Background: Long-term outcomes from bariatric surgery in the public healthcare setting are limited.

 

Aims: We aimed to assess the weight and comorbidity outcomes following bariatric surgery at a publicly funded tertiary obesity service.

 

Methods: A retrospective cohort of 183 participants who underwent bariatric surgery between 1 October 2009 and 1 June 2022 was identified. Postoperative weight change and comorbidity status were assessed from 1 to 10 years post-bariatric surgery. Major obesity related comorbidities included were type 2 diabetes mellitus (T2DM), dyslipidaemia, hypertension, obstructive sleep apnoea (OSA), arthritis/arthralgia and depression and anxiety.    

 

Results: At baseline the cohort had a mean age of 50.6 years (SD, 10.8 years), mean weight of 134.0 kg (SD, 30.4 kg) and mean BMI of 49.0 kg/m2 (SD, 9.4 kg/m2). At baseline, 60.7% of the cohort had three or more comorbidities of the six assessed.
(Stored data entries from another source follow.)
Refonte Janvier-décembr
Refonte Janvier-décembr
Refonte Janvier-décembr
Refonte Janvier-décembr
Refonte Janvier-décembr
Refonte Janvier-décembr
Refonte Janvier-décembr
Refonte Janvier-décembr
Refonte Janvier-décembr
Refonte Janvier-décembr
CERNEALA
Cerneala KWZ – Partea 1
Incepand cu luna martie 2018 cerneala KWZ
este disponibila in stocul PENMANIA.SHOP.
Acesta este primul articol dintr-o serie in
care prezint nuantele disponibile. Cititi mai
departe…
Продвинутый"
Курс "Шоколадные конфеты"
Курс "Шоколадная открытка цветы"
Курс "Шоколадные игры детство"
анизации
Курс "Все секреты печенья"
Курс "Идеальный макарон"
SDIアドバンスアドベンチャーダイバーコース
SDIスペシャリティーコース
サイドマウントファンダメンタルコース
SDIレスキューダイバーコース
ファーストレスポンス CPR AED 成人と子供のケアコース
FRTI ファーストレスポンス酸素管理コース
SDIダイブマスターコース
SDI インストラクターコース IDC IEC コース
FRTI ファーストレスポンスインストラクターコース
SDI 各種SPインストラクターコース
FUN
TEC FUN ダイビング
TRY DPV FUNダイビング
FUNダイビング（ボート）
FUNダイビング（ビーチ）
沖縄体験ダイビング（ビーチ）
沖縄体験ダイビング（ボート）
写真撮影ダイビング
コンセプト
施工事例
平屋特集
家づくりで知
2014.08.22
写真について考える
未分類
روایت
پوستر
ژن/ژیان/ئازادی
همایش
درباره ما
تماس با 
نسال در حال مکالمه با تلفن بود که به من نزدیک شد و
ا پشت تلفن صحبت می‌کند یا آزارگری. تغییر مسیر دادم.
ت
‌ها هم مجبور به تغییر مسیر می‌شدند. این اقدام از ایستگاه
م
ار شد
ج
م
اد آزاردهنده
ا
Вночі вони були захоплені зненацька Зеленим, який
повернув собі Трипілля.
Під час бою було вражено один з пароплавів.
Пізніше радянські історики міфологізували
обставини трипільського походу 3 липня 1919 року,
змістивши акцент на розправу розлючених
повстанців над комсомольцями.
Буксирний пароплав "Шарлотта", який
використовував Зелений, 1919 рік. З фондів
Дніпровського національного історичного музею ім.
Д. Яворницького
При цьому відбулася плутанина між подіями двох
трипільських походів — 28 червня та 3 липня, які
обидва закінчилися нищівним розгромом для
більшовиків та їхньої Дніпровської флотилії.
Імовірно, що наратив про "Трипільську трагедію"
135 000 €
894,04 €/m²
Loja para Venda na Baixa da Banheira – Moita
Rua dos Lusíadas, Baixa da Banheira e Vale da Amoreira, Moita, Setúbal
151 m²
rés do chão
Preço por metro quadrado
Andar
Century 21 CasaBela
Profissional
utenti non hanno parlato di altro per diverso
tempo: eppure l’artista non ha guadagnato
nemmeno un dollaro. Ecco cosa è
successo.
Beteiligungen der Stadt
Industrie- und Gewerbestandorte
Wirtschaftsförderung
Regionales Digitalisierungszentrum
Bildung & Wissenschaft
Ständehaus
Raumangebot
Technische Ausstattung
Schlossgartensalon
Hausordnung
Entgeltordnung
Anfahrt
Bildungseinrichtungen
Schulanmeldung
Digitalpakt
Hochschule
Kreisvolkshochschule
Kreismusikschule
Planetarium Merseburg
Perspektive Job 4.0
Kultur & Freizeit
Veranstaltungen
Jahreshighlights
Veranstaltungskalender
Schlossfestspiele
Maximal weight loss occurred at 18-months post-surgery with a mean weight reduction of 26.8% (SD, 9.9%). Data was available for 45% (n=14) of the eligible cohort at 10 years with maintenance of 21.4% weight loss (SD 9.6%, p<0.001) when compared to baseline. At 5 years 46% of the cohort had three or more of six comorbidities. Compared to baseline, at 5 years there was a significant reduction in the proportion of the cohort with T2DM (-14.7%, p<0.001), OSA (-13.2%, p<0.05), hypertension (-7.2%, p<0.05) and dyslipidaemia (-13.8%, p<0.05) but there was no change in the proportion with anxiety, depression or arthritis and arthralgia.

 

Conclusions: In a cohort with complicated obesity, bariatric surgery in a publicly funded service has long term efficacy, with weight loss maintained to 10 years follow up. There was a reduction in the incidence of four major obesity related comorbidities at five years follow up.